+++ EXTRACTED ENTRIES +++

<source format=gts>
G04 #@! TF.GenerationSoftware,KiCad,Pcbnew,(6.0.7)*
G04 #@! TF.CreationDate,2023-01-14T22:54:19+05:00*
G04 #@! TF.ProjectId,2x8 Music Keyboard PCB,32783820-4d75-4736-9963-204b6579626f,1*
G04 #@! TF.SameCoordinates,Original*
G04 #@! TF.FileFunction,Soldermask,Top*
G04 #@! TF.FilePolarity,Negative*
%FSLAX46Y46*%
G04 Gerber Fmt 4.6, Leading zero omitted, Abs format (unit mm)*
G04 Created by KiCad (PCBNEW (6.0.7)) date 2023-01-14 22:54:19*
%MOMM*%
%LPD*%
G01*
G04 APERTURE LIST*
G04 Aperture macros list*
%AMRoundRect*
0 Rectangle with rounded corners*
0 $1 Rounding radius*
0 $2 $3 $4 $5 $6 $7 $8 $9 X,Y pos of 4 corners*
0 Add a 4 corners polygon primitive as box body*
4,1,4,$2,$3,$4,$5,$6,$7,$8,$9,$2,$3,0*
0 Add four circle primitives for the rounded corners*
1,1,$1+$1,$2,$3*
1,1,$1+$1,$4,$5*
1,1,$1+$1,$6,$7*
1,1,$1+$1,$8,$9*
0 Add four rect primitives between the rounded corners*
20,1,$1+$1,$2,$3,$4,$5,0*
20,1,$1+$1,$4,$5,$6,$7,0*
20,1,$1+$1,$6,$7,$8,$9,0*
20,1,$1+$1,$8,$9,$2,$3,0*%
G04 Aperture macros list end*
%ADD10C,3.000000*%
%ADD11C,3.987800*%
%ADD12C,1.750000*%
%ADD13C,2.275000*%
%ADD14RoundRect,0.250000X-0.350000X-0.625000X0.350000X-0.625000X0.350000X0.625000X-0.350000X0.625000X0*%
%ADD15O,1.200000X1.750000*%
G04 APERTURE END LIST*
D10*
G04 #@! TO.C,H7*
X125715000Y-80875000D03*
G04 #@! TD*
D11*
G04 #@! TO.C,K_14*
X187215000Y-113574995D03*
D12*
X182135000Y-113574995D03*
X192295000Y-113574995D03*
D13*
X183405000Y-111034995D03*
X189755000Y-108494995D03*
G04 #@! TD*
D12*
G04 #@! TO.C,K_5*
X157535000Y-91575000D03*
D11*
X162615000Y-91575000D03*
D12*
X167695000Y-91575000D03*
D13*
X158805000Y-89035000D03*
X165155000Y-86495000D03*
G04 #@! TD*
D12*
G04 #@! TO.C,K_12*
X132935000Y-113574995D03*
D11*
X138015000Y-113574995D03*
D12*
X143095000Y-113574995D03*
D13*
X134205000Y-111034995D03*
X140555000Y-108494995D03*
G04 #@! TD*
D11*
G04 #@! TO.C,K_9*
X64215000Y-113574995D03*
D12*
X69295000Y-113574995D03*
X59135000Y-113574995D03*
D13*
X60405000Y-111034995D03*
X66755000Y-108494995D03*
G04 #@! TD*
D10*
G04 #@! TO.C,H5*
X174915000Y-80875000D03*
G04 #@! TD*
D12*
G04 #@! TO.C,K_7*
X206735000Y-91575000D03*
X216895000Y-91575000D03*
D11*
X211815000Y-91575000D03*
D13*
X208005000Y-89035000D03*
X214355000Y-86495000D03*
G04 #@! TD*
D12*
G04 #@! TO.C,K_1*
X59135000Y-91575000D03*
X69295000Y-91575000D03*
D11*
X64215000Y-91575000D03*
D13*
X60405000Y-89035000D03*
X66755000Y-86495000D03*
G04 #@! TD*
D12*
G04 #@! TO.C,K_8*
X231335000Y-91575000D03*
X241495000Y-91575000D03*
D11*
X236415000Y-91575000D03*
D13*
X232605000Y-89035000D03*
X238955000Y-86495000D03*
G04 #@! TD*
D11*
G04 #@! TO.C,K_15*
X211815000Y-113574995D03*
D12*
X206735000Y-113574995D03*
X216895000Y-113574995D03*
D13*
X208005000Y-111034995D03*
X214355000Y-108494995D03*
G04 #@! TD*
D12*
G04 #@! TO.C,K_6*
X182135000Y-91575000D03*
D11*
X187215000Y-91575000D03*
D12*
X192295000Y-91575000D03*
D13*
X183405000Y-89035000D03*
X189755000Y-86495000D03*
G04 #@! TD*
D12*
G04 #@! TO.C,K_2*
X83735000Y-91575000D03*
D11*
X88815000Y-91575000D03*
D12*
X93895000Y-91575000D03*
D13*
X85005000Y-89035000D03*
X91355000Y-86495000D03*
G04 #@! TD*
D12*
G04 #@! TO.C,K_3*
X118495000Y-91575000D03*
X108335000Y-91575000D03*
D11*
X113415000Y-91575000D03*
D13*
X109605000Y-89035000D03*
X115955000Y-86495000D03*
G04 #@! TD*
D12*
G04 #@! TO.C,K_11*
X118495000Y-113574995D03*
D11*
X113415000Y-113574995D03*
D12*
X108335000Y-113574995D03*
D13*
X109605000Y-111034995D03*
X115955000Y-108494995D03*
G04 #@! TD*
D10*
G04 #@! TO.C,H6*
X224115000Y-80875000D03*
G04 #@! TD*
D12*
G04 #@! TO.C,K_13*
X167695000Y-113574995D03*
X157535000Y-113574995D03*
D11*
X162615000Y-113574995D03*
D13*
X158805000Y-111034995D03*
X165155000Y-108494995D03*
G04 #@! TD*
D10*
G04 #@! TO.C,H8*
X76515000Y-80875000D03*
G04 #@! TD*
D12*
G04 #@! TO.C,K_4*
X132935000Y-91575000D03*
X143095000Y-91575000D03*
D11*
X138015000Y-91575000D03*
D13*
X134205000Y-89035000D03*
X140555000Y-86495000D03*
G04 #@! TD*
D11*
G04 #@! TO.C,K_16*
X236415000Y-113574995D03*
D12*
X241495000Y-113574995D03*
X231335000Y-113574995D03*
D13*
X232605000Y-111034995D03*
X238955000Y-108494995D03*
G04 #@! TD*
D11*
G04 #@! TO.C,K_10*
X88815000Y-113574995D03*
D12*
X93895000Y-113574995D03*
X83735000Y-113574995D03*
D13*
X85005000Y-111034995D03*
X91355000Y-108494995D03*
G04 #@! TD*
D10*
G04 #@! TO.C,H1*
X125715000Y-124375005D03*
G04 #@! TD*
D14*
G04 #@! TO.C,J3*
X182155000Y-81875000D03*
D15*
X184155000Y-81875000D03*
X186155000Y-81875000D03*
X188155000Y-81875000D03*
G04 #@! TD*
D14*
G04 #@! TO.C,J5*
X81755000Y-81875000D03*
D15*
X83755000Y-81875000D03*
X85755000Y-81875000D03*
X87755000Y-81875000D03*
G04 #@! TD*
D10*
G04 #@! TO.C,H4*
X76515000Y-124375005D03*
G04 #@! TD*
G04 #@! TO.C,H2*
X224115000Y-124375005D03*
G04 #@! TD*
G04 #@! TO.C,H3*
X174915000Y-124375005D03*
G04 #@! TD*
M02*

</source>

+++
+++ EXTRACTED ENTRIES +++

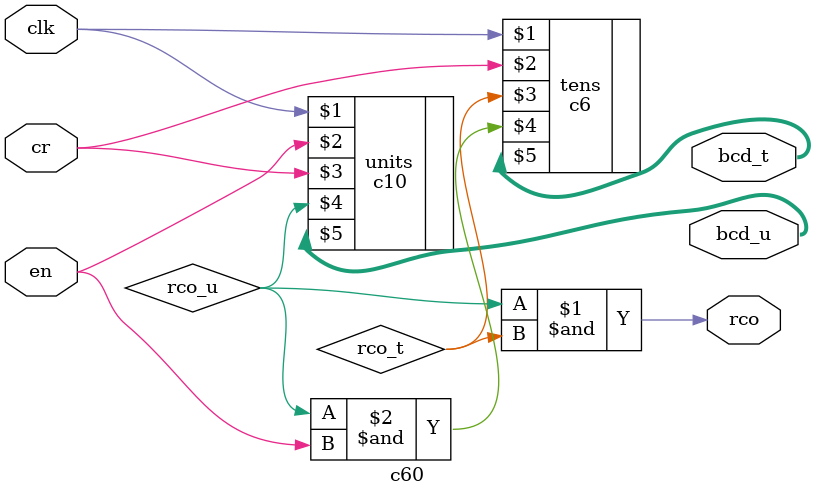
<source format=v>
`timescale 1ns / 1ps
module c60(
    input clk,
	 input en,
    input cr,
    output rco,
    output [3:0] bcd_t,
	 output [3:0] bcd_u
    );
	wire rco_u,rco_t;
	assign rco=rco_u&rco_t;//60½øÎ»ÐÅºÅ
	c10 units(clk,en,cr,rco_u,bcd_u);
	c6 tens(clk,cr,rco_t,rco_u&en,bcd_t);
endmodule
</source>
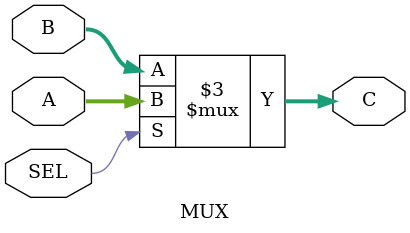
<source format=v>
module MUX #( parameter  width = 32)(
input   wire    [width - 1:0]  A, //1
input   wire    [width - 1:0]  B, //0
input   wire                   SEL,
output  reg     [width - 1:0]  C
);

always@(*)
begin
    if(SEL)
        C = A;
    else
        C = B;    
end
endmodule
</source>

+++

- _WHAT YOU WILL DO_
Looking at the entries above, can you reproduce exactly the lines from the one that holds "X165155000Y-108494995D03*" through the one that holds "X134205000Y-89035000D03*", and only those?

- _OUTPUT OF THE TASK_
X165155000Y-108494995D03*
G04 #@! TD*
D10*
G04 #@! TO.C,H8*
X76515000Y-80875000D03*
G04 #@! TD*
D12*
G04 #@! TO.C,K_4*
X132935000Y-91575000D03*
X143095000Y-91575000D03*
D11*
X138015000Y-91575000D03*
D13*
X134205000Y-89035000D03*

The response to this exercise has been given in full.